"""

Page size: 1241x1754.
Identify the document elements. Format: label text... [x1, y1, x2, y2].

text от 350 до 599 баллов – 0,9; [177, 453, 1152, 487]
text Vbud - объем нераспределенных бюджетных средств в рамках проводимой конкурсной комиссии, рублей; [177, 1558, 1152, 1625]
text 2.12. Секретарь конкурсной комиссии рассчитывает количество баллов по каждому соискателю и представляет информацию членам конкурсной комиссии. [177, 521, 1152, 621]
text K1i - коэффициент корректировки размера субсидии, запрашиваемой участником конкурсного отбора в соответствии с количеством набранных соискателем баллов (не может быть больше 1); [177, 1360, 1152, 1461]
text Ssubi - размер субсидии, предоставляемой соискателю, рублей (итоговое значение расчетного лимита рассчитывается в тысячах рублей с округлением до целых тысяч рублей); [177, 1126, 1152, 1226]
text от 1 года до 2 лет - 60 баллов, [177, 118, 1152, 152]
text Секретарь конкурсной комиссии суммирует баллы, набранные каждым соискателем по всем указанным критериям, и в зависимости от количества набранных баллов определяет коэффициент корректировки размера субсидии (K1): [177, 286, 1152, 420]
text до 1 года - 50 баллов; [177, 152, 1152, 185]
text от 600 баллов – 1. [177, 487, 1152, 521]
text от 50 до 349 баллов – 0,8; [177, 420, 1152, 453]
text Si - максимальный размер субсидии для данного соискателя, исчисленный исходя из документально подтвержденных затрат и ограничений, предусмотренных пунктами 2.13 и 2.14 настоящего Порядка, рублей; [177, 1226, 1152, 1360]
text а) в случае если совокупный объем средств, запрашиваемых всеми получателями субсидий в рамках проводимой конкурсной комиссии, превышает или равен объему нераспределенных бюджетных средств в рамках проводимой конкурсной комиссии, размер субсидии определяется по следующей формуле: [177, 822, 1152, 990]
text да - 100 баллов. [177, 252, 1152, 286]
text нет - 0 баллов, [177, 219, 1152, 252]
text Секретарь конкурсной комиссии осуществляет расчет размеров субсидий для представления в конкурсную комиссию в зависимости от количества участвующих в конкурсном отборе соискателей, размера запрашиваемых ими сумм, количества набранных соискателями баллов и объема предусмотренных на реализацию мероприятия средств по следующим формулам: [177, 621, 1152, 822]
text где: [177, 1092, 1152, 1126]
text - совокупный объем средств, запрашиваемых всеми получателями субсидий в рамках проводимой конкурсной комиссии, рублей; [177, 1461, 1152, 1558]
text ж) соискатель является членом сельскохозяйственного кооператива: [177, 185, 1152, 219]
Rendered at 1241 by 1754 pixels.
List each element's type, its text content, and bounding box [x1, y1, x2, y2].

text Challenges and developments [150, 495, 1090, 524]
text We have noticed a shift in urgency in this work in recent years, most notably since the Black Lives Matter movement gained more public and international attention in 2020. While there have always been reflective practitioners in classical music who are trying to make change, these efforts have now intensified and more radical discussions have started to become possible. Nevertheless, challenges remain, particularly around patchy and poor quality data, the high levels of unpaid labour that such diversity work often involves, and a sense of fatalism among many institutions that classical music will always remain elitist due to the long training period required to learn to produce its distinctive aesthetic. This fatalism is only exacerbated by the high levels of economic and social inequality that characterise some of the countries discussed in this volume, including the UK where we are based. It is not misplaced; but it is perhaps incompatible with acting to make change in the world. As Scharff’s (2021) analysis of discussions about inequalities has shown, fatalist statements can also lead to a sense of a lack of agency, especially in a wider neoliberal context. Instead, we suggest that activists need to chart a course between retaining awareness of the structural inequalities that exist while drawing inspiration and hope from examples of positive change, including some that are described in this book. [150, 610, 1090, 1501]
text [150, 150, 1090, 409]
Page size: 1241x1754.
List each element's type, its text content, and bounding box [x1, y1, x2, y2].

"""

• _Work instruction_
Including any blank lines, repeat the data exactly.

• _Response below_
Page size: 1241x1754.
Identify the document elements. Format: label text... [x1, y1, x2, y2].

text от 350 до 599 баллов – 0,9; [177, 453, 1152, 487]
text Vbud - объем нераспределенных бюджетных средств в рамках проводимой конкурсной комиссии, рублей; [177, 1558, 1152, 1625]
text 2.12. Секретарь конкурсной комиссии рассчитывает количество баллов по каждому соискателю и представляет информацию членам конкурсной комиссии. [177, 521, 1152, 621]
text K1i - коэффициент корректировки размера субсидии, запрашиваемой участником конкурсного отбора в соответствии с количеством набранных соискателем баллов (не может быть больше 1); [177, 1360, 1152, 1461]
text Ssubi - размер субсидии, предоставляемой соискателю, рублей (итоговое значение расчетного лимита рассчитывается в тысячах рублей с округлением до целых тысяч рублей); [177, 1126, 1152, 1226]
text от 1 года до 2 лет - 60 баллов, [177, 118, 1152, 152]
text Секретарь конкурсной комиссии суммирует баллы, набранные каждым соискателем по всем указанным критериям, и в зависимости от количества набранных баллов определяет коэффициент корректировки размера субсидии (K1): [177, 286, 1152, 420]
text до 1 года - 50 баллов; [177, 152, 1152, 185]
text от 600 баллов – 1. [177, 487, 1152, 521]
text от 50 до 349 баллов – 0,8; [177, 420, 1152, 453]
text Si - максимальный размер субсидии для данного соискателя, исчисленный исходя из документально подтвержденных затрат и ограничений, предусмотренных пунктами 2.13 и 2.14 настоящего Порядка, рублей; [177, 1226, 1152, 1360]
text а) в случае если совокупный объем средств, запрашиваемых всеми получателями субсидий в рамках проводимой конкурсной комиссии, превышает или равен объему нераспределенных бюджетных средств в рамках проводимой конкурсной комиссии, размер субсидии определяется по следующей формуле: [177, 822, 1152, 990]
text да - 100 баллов. [177, 252, 1152, 286]
text нет - 0 баллов, [177, 219, 1152, 252]
text Секретарь конкурсной комиссии осуществляет расчет размеров субсидий для представления в конкурсную комиссию в зависимости от количества участвующих в конкурсном отборе соискателей, размера запрашиваемых ими сумм, количества набранных соискателями баллов и объема предусмотренных на реализацию мероприятия средств по следующим формулам: [177, 621, 1152, 822]
text где: [177, 1092, 1152, 1126]
text - совокупный объем средств, запрашиваемых всеми получателями субсидий в рамках проводимой конкурсной комиссии, рублей; [177, 1461, 1152, 1558]
text ж) соискатель является членом сельскохозяйственного кооператива: [177, 185, 1152, 219]
Rendered at 1241 by 1754 pixels.
List each element's type, its text content, and bounding box [x1, y1, x2, y2].

text Challenges and developments [150, 495, 1090, 524]
text We have noticed a shift in urgency in this work in recent years, most notably since the Black Lives Matter movement gained more public and international attention in 2020. While there have always been reflective practitioners in classical music who are trying to make change, these efforts have now intensified and more radical discussions have started to become possible. Nevertheless, challenges remain, particularly around patchy and poor quality data, the high levels of unpaid labour that such diversity work often involves, and a sense of fatalism among many institutions that classical music will always remain elitist due to the long training period required to learn to produce its distinctive aesthetic. This fatalism is only exacerbated by the high levels of economic and social inequality that characterise some of the countries discussed in this volume, including the UK where we are based. It is not misplaced; but it is perhaps incompatible with acting to make change in the world. As Scharff’s (2021) analysis of discussions about inequalities has shown, fatalist statements can also lead to a sense of a lack of agency, especially in a wider neoliberal context. Instead, we suggest that activists need to chart a course between retaining awareness of the structural inequalities that exist while drawing inspiration and hope from examples of positive change, including some that are described in this book. [150, 610, 1090, 1501]
text [150, 150, 1090, 409]
Page size: 1241x1754.
List each element's type, its text content, and bounding box [x1, y1, x2, y2].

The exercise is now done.